▸ **MATERIAL SHOWN**
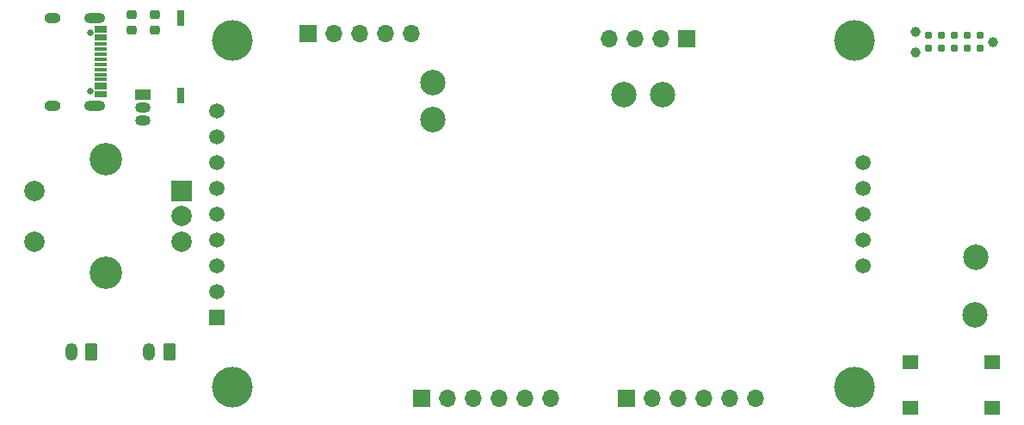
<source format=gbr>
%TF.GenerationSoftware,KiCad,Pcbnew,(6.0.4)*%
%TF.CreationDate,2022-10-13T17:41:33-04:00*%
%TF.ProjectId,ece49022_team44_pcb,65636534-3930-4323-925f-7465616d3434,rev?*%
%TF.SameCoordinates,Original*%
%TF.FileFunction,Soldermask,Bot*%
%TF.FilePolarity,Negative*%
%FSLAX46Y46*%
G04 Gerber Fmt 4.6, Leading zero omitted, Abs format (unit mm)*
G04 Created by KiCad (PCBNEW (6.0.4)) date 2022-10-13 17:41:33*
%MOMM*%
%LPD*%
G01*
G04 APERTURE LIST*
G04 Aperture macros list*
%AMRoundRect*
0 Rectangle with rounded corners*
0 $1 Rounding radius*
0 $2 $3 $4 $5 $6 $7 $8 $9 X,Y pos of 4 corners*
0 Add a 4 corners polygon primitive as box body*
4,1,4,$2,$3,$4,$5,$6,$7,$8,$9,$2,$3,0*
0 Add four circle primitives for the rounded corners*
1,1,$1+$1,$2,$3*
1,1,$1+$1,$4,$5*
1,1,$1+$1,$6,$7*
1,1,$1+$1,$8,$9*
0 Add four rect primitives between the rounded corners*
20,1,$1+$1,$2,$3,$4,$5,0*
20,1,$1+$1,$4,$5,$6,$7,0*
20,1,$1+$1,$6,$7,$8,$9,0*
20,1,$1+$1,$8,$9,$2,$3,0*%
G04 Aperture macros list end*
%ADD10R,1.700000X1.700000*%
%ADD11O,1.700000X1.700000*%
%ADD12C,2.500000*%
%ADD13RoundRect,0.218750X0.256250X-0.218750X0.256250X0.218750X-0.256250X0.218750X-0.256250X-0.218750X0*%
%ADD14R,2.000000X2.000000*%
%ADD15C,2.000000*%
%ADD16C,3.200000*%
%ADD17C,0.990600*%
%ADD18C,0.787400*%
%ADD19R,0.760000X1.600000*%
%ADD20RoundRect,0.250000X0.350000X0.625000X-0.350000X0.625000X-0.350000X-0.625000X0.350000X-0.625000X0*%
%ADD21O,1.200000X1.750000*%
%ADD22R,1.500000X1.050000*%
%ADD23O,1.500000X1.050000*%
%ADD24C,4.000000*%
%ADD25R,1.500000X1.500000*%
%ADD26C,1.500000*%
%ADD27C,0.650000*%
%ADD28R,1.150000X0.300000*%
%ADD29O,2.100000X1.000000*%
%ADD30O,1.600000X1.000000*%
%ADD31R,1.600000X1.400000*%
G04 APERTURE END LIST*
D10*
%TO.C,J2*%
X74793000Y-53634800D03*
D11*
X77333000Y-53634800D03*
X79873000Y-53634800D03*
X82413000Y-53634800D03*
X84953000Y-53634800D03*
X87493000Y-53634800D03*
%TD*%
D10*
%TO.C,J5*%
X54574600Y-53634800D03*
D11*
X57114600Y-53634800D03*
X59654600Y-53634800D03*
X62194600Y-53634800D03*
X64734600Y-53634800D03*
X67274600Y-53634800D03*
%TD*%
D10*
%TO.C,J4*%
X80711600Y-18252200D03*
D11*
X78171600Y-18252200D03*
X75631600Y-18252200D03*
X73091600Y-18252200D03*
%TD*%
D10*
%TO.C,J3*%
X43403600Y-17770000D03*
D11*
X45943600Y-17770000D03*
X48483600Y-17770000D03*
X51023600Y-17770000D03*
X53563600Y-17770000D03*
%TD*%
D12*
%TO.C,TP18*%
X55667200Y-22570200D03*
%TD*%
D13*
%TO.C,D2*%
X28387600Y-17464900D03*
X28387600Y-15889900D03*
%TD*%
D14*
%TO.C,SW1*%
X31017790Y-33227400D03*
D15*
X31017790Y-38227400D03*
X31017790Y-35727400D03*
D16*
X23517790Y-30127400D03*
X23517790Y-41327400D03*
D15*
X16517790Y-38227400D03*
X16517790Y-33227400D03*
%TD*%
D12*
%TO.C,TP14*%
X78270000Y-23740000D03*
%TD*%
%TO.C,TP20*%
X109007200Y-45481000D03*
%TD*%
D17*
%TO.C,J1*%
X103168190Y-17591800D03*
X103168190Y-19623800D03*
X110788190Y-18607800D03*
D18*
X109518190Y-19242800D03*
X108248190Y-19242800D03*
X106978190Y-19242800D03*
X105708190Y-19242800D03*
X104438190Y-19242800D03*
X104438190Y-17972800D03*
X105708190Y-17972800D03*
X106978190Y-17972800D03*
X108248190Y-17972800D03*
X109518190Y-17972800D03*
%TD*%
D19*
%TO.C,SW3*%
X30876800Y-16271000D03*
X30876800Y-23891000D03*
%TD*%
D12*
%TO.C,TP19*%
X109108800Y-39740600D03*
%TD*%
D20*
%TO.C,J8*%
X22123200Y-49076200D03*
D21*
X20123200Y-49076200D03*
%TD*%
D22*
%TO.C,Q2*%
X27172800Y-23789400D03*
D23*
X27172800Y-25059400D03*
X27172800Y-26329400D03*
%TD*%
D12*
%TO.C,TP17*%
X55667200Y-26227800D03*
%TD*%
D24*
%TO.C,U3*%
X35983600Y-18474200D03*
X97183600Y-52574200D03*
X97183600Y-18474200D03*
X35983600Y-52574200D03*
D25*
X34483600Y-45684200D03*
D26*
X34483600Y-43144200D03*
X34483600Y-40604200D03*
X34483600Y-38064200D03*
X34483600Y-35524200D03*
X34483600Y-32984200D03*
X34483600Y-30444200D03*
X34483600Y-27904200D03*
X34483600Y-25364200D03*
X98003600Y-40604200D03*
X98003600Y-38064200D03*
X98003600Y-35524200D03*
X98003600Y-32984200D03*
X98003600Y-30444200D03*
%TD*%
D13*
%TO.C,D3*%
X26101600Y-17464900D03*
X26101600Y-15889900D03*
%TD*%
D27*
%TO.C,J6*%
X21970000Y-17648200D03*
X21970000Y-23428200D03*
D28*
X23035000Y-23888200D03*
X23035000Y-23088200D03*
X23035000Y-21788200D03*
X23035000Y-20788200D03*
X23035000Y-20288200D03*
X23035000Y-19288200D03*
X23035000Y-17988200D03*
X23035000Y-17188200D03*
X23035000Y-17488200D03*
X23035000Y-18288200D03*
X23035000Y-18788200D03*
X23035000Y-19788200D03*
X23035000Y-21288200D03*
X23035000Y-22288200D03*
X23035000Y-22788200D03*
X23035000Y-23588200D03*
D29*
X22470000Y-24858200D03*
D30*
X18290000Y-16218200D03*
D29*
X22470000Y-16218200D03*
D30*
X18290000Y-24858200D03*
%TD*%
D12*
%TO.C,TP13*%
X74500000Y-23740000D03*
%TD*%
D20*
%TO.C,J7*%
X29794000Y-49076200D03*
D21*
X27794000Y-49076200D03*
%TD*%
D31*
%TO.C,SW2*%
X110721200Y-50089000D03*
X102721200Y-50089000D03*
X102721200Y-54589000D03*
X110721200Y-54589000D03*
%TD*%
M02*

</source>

▸ **WORK REQUIRED**
From the opening line of the listing above through the line bearing "G04 Gerber Fmt", repeat each line exactly. Drop every picture.

▸ **RESPONSE**
<source format=gbr>
%TF.GenerationSoftware,KiCad,Pcbnew,(6.0.4)*%
%TF.CreationDate,2022-10-13T17:41:33-04:00*%
%TF.ProjectId,ece49022_team44_pcb,65636534-3930-4323-925f-7465616d3434,rev?*%
%TF.SameCoordinates,Original*%
%TF.FileFunction,Soldermask,Bot*%
%TF.FilePolarity,Negative*%
%FSLAX46Y46*%
G04 Gerber Fmt 4.6, Leading zero omitted, Abs format (unit mm)*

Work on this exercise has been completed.